[About this task] Continue the methods passage on the survival processing memory study, starting right after its last sentence.

[Excerpt to read]
* * * * * * *
A total of 250 (176 female) SUNY-Binghamton undergraduates volunteered to take part in this study to fulfill part of a course requirement. The number of participants reflects estimated power based on the original survival processing study (Nairne et al., 2007) as well as a number of studies conducted in our laboratory, and provides approximately 90% power to detect a medium (f = 0.25) effect (Faul, Erdfelder, Lang, & Buchner, 2007). Participants were randomly assigned to one of five conditions, constrained only to provide equal numbers of participants in each group (n = 50).

Materials:

Stimuli were presented on computer screens in individual cubicles and sessions lasted less than 30 minutes. Type of scenario was manipulated across participants and the scenario descriptions (see Table 1) were shown to participants prior to presenting them with a common list of 45 unrelated concrete nouns. Of these 45 words, 35 had been used in Experiment 2b of Seitz et al. (2018). That study had also included 45 words and 10 of those 45 words were excluded because on average they were rated as more relevant in the Survival scenario than in the Parenting scenario. We replaced the 10 removed words with 10 more nouns from Nairne et al. (2007). Our entire set of 45 words were drawn from Nairne et al. (2007), with words that were implausible in an ancestral landscape purposefully excluded. Following exposure to their respective scenarios, participants were asked to rate the 45 nouns in terms of how relevant they were to the scenario to which the participant was assigned (with the exception of the Pleasantness scenario, in which the perceived pleasantness of the word was rated). All 45 words were presented in the same fixed random order. The ratings and recall data for the first 5 words rated were discarded, being treated as practice words in all scenarios. The 40 remaining words that were critically assessed for recall are listed in Table S1.
* * * * * * *
[Records supplied]
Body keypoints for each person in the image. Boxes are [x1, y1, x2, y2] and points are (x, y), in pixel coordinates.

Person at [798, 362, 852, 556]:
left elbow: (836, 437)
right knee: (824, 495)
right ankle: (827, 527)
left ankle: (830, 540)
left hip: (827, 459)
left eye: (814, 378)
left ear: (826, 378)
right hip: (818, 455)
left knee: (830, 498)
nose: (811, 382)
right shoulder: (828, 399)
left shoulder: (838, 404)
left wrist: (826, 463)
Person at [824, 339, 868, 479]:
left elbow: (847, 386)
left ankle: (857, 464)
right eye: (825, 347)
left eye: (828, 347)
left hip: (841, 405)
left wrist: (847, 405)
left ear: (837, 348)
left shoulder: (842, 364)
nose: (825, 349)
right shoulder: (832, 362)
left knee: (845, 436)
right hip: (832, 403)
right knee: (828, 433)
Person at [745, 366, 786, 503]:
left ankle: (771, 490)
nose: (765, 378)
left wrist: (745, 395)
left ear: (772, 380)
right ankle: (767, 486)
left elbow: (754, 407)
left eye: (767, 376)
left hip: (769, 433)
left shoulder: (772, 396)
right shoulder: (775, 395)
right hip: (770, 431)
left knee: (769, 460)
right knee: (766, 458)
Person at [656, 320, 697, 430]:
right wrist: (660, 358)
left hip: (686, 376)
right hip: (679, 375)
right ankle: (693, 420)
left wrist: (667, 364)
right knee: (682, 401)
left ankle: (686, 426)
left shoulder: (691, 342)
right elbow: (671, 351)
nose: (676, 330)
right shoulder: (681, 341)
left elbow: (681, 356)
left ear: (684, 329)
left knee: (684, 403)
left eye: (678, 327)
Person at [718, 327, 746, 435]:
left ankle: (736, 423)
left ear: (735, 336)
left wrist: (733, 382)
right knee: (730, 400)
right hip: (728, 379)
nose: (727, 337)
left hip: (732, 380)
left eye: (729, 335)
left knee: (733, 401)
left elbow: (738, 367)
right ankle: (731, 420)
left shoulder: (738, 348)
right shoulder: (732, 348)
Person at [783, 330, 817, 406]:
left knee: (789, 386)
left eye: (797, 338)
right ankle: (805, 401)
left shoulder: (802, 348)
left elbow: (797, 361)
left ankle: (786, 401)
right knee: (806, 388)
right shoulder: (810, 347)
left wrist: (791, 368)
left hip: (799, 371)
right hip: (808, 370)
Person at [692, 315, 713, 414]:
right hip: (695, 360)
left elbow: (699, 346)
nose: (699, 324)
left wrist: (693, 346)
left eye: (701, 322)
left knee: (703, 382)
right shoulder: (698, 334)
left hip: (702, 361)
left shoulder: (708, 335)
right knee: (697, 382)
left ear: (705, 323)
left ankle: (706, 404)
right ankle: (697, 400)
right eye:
* * * * * * *
[Exercise result]
Table 1.

Scenario descriptions for all experiments

Survival Scenario (Experiment 1)

In this task, we would like you to imagine that you are stranded, thousands of years ago, in the grasslands of a foreign land, without any basic survival materials. Over the next few months, you’ll need to find steady supplies of food and water and protect yourself from predators. We are going to show you a list of words, and we would like you to rate how relevant each of these words would be for you in this survival situation. Some of the words may be relevant and others may not -it’s up to you to decide.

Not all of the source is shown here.